Edwards suggested that opponents of utilities' diversification "put their glasses on" and look at the "solar panels that are popping up on everyone's roofs. Every time someone installs (solar energy devices), we lose sales."

SDG&E is also feeling heat from diversified utilities, Edward said. An East Coast utility, operating through a joint venture, eventually plans to produce photovoltaic cells that transform sunlight into electricity. "You don't have to go very far to see that technology at work," Edwards added. "Caltrans already uses (photovoltaic cells) on 50% of its signs."

Although Edwards acknowledged that SDG&E must meet customers' needs, he added that the utility must also assure shareholders that the utility will "maintain the good financial health that we've recently achieved."

That health depends on competing successfully in the "parts of our business that have moved out of the monopoly sphere and into a competitive environment," he maintains.

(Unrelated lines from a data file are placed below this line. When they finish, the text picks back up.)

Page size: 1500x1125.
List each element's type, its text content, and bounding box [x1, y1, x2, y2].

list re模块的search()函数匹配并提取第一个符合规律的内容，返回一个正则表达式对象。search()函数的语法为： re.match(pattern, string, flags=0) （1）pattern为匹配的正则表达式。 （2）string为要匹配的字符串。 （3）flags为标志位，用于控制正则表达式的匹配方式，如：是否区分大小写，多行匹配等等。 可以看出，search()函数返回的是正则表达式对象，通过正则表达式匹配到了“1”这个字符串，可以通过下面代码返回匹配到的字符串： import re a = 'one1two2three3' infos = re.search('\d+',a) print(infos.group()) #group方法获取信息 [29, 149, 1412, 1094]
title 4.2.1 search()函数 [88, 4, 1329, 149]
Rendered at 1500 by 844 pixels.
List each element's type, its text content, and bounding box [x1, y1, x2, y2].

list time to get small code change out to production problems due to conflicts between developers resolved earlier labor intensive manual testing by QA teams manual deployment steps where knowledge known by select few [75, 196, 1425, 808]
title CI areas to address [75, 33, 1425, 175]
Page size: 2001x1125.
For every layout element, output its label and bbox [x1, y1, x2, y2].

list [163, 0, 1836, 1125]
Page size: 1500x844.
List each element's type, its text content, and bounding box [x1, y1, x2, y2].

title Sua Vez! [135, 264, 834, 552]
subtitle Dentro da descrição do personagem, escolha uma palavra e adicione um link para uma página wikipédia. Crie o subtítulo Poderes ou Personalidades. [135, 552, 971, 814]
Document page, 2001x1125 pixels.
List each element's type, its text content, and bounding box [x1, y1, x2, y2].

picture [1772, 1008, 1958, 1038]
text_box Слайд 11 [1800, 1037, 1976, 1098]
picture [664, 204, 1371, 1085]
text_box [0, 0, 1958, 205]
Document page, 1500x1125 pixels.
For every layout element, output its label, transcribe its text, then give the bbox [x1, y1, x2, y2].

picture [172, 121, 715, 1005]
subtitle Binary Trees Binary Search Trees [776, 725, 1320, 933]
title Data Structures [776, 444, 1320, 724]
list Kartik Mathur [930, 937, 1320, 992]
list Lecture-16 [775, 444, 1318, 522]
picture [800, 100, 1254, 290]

The utility is also arguing that its proposed diversification will draw a "larger pool of investors" and that "Wall Street is happy about our proposal."

Although Edwards acknowledged that the PUC has a "primary responsibility to see that utility customers are well-served . . . and that resources are not misused in some fashion," he added that the commission is "not equipped to judge how we can best serve our shareholders."

However, SDG&E has promised to give the California Public Utilities Commission access to the books of any subsidiaries it creates, Edwards said. "This kind of (diversification) doesn't occur overnight," Edwards said. "Look at PacifiCorp, which has been at it for 20 to 30 years."